RESEÑAS
Una noche con el Flaco

En los primeros minutos del lunes feriado, Spinetta cerró su raid musical de fin de semana con “La herida de Paris”: empezó el viernes, en el Luna Park, con una participación estelar en el festival anual de ECOS. Continuó sábado y domingo, en el Coliseo, para reencontrarse con su público porteño, diez meses después del histórico show en Vélez. Sí, aquel de las cinco (mil) horas de duración, el de las “bandas eternas”, el campo VIP, invitados top y una multitud silenciosa.
Esta vez no hubo tanto de aquello, porque las características del concierto eran otras: el Flaco, su banda actual –Sergio Verdinelli, Nerina Nicotra y Claudio Cardone, más el aporte del enorme Baltasar Comotto y las teclas del Mono Fontana-, y el puñado de las canciones que a él le den ganas de tocar. Todo en un marco casi íntimo, de escenario lo suficientemente amplio para que todos los músicos estén cómodos, con una enorme pantalla de fondo –en la que sólo se vieron imágenes psicodélicas en 3D, durante las dos horas y monedas de show- y un sencillo juego de luces. Pocos artificios para que el artista emprendiera su tarea habitual: mostrar lo que a él le parece genial (pero nunca o casi nunca lo dirá así, tan abiertamente) y convencer de esto a su audiencia, que en realidad ya está convencida; no por nada casi dos mil personas pagaron desde 60 pesos para hacer algo tan elemental (y necesario) como sentarse a escuchar.
Un denominador común entre este y casi cualquier otro recital es esa irrisoria obsecuencia con la que una porción del público se infecta para llamar la atención de su ídolo. En el caso de los de Spinetta, conocidos son los “grande”, “genio”, “capo”… y el resto de sus sinónimos, gritados, entre tema y tema.
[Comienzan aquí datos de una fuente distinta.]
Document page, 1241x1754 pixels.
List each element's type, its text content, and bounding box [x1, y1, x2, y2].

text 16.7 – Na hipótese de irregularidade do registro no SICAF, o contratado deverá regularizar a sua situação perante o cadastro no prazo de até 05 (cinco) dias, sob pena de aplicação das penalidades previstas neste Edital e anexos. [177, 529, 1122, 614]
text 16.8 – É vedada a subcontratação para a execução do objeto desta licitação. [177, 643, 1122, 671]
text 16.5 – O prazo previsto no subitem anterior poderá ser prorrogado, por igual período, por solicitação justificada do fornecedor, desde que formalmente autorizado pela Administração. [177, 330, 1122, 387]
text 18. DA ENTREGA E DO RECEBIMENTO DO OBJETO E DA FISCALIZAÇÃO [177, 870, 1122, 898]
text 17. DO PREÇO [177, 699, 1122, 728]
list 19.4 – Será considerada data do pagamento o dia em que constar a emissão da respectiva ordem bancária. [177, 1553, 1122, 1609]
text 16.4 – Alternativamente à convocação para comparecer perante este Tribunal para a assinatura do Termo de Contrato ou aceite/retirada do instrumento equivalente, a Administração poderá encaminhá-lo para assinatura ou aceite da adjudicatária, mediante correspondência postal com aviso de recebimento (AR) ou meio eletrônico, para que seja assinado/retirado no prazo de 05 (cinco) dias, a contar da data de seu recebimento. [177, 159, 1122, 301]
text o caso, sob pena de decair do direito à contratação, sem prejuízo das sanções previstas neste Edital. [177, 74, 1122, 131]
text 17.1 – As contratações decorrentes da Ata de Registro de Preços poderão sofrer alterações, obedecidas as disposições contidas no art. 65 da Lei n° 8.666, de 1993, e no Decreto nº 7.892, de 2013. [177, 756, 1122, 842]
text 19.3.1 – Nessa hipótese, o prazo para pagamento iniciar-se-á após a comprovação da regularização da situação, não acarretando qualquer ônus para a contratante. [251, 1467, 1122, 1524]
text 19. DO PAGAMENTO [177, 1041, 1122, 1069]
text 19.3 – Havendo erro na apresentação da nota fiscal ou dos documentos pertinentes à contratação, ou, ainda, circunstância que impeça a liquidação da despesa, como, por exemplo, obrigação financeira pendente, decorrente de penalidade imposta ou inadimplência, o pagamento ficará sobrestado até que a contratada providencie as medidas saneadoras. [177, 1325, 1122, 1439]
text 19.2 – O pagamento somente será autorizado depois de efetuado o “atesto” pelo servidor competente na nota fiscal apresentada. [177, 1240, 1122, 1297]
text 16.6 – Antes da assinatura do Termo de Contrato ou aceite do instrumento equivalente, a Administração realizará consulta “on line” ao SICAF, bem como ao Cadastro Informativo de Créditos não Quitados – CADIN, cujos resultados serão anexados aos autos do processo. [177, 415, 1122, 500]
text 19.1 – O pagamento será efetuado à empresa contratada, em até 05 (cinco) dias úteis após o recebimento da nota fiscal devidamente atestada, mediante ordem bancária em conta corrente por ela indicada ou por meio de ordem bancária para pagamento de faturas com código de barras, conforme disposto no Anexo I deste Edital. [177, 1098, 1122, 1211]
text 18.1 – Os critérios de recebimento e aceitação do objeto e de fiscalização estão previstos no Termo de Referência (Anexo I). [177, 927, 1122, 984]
El remate también es clásico: el Flaco, a la velocidad de la luz, responde con una ocurrencia mínima, que es desmedidamente festejada. Así, en la pausa entre “Preconición” y “La verdad de las grullas”, los dos primeros, arrancó ese repertorio que está por fuera de la lista de temas.
A pesar de no ser muy fanático de revisar las primeras páginas de su catálogo, Spinetta ofreció una joyita retro (“Cementerio Club”) en medio de un set de homenajes: “Guitarra” –letra de Atahualpa Yupanqui, música de León Gieco-; “Milonga blues”, de Hugo Fattoruso; “8 de octubre”, para los padres de las víctimas de ECOS; y “Te para 3”, balada spinetteana de Soda Stereo.
Spinetta apuesta fuerte en la identidad sonora de su grupo, más allá de su figura. Se nota en los larguísimos pasajes zapados de algunos temas como “Canción de amor para Olga” o “Ella bailó”. Allí, cada pieza (cada miembro del grupo) encaja en la otra y combinan de una manera que evidencia que, más que la backing band de un solista, son una banda de rock hecha y derecha, sólida, una maquinita. Además, todos tienen lugar para tocar su solo. Todo un privilegio otorgado por un tipo que disolvió a su mejor banda antes de editar su mejor disco, con un pretexto cargado de demasiado ego: “Pescado Rabioso soy yo”.
El preludio del final mencionado al comienzo fue un compacto de canciones de amor, materia en la que Spinetta tiene un 10: “Yo miro tu amor”, “Ludmila; un doblete del último disco: “Mi elemento” y “Tu vuelo al fin”; y uno de Illya Kuryaki & The Valderramas, “Prometeme paraíso”, tras el cual le agradeció a su hijo Dante por haberlo escrito. Luego quedó lugar para una versión de “Durazno sangrando”, con los coros de Vera, hija menor del Flaco, única invitada de la noche.